On February 20th, CAMERA Fellow Lauren Barney at the University of Pittsburgh hosted a panel discussion on Jewish refugees from the Arab world as part of Israel Peace Week. About 20 students from groups across the campus attended. These groups include BAS (Black Action Society), JSU (Jewish Student Union), and FORGE (Facilitating Opportunities for Refugee Growth and Empowerment), as well as from a number of Israel leadership organizations.

The event started off with a video from JIMENA, an organization representing Jews Indigenous to the Middle East and North Africa, titled “The Forgotten Refugees.” “The Forgotten Refugees” describes the life and culture of Jews living in the Middle East and North Africa, before the establishment of the State of Israel in 1948, the disintegration of that life and culture, and the disappearance of those communities.  These more than one million Sephardic Jews instantly became refugees at the hands of the Arab countries which they called home. The film follows the personal stories of refugees and how, at a time when there is so much outrage throughout the world over particularly Palestinian refugees, these Jewish refugees have been forgotten.

The group then listened to a refugee from Algiers who now lives in Pittsburgh, Oded, an Iraqi refugee now living in Israel, and Albert, an Egyptian refugee now living in California, as they told their stories and the stories of their families. The group asked questions about the integration pre-1948 within the Arab world and about their interaction with their Arab neighbors. Responses varied between the panelists, but they often felt that as “Dhimi” they were relegated to second-class citizenship.

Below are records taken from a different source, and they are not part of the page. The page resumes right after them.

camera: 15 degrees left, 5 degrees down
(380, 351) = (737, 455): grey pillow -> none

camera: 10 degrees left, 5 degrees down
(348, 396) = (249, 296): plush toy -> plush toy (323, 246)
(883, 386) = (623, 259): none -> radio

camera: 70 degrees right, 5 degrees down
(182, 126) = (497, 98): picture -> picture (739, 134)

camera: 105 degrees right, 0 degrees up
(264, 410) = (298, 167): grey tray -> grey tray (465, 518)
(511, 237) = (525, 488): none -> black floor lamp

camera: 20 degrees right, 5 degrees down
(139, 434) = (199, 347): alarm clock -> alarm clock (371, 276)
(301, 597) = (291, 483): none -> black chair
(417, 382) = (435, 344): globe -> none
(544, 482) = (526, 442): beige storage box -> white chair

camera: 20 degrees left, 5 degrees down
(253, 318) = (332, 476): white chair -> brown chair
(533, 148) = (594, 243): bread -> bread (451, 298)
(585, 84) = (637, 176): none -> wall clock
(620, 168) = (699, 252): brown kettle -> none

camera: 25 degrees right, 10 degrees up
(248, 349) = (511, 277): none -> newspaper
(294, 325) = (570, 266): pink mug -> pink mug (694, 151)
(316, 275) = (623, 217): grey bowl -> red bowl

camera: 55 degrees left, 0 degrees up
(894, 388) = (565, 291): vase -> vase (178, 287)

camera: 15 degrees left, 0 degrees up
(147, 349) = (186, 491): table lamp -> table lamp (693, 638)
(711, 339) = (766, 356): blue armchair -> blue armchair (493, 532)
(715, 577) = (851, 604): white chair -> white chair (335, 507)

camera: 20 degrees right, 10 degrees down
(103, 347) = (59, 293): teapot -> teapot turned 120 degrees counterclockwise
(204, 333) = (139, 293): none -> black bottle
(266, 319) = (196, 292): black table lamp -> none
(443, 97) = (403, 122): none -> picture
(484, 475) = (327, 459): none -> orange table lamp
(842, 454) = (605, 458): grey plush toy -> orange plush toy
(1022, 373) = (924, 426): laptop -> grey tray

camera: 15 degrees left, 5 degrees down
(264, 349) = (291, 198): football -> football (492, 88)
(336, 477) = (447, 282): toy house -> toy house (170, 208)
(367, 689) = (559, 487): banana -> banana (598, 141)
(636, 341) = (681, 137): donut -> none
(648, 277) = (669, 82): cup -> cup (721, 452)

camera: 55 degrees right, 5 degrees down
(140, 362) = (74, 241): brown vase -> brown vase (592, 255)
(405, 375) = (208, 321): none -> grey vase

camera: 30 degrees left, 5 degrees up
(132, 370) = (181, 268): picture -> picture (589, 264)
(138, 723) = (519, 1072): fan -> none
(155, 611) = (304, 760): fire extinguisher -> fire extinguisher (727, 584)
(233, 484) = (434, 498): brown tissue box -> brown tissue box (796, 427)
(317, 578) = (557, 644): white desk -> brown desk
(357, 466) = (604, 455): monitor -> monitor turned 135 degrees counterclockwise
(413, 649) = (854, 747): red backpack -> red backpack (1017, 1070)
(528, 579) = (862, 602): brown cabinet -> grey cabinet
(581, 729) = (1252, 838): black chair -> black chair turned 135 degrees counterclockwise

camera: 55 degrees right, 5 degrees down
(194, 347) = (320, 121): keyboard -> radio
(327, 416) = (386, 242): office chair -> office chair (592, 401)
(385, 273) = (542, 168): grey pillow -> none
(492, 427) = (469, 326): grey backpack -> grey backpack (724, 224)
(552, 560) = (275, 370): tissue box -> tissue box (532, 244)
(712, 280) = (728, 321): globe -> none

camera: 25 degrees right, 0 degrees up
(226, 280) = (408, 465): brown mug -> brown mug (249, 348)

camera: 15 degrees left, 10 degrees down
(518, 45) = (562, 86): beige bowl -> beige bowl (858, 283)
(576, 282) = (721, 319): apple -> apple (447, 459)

Lastly, the group watched a number of clips from MEMRI, the Middle East Media Research Institute, about the persecution of Jews before they fled and of those who remained behind. Education about the life of these refugees is very important to an understanding of modern Jewry within Israel and internationally. Knowledge of the massacres and persecution that Jews endured in Muslim countries can help better promote the need for a Jewish nation.